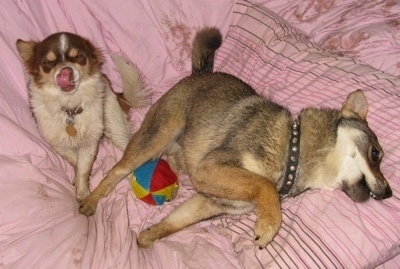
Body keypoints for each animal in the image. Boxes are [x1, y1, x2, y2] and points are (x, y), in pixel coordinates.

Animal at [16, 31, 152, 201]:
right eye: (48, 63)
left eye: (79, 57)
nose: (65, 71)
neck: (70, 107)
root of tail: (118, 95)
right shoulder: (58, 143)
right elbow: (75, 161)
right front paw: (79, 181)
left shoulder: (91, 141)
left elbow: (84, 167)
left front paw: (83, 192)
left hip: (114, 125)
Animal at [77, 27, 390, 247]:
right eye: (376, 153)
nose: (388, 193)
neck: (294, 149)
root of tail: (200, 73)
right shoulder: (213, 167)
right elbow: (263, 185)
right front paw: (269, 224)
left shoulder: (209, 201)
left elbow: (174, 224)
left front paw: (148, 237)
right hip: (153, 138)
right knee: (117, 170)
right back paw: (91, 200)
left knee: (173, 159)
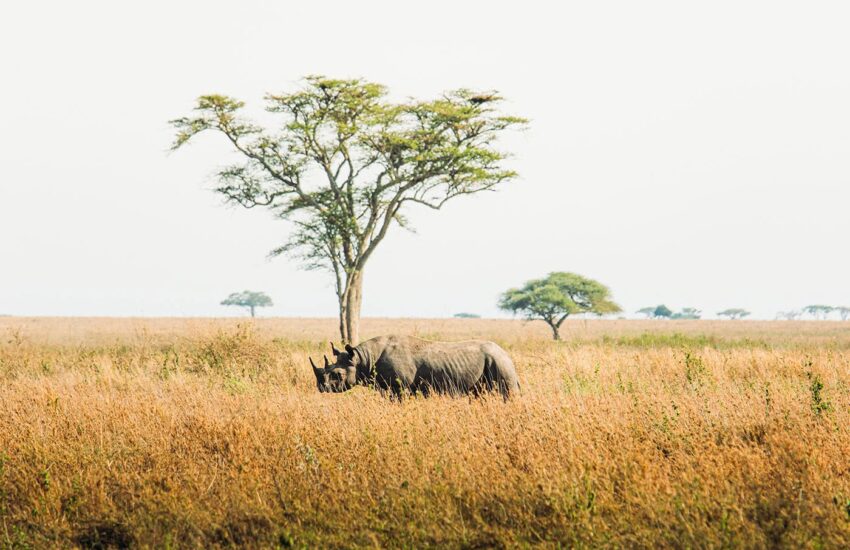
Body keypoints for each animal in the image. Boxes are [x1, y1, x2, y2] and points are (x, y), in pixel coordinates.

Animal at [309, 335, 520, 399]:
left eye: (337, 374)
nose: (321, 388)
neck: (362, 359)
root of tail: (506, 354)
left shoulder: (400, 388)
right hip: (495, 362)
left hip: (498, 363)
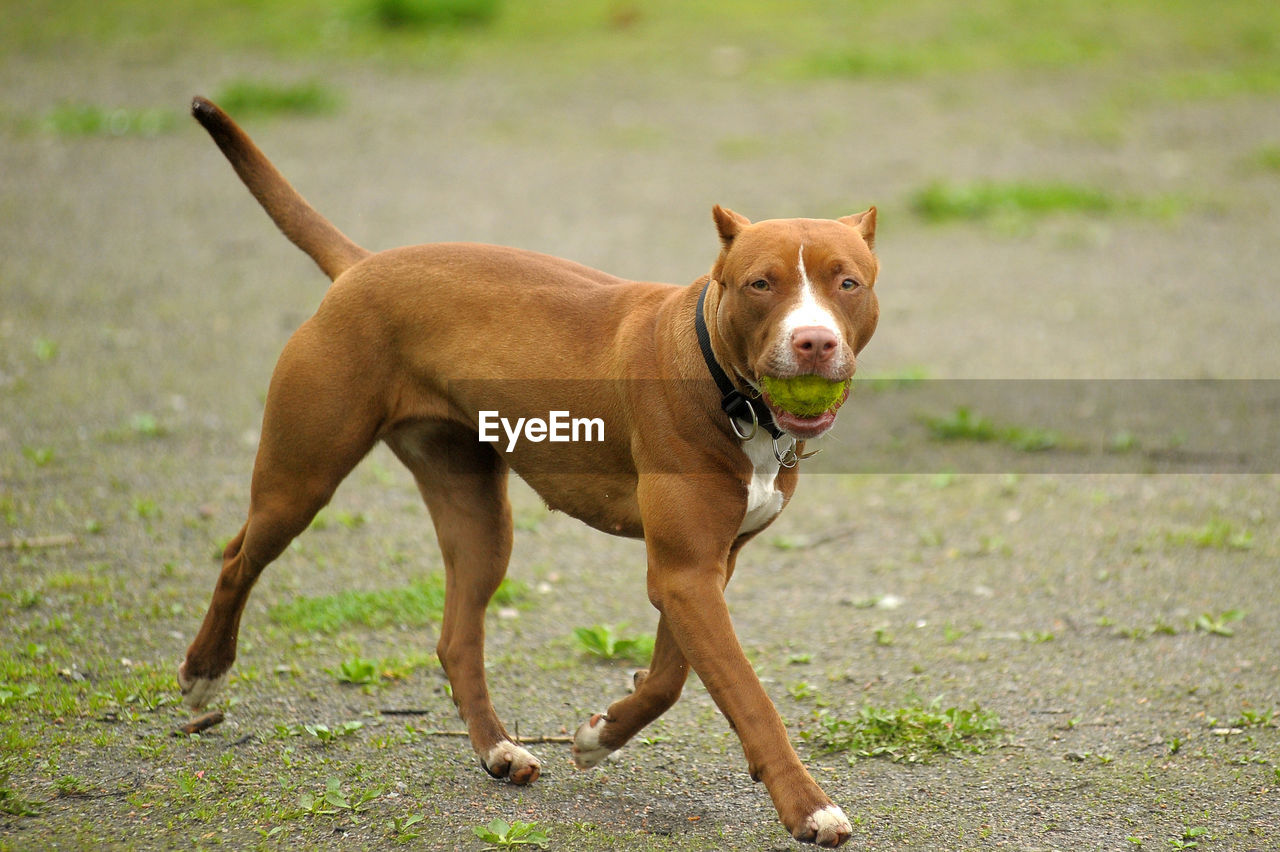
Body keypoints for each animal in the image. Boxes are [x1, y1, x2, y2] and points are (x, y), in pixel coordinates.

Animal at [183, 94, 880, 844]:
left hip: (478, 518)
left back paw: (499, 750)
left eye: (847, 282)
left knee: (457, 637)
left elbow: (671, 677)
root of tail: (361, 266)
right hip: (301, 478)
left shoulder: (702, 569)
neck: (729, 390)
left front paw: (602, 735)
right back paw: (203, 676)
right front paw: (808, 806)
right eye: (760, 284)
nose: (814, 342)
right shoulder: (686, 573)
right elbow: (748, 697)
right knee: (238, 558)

──────────

PROMPT: All lines that include the word "back" must be copied from the material above.

RESULT:
right back paw: (91, 200)
left back paw: (499, 750)
right back paw: (203, 676)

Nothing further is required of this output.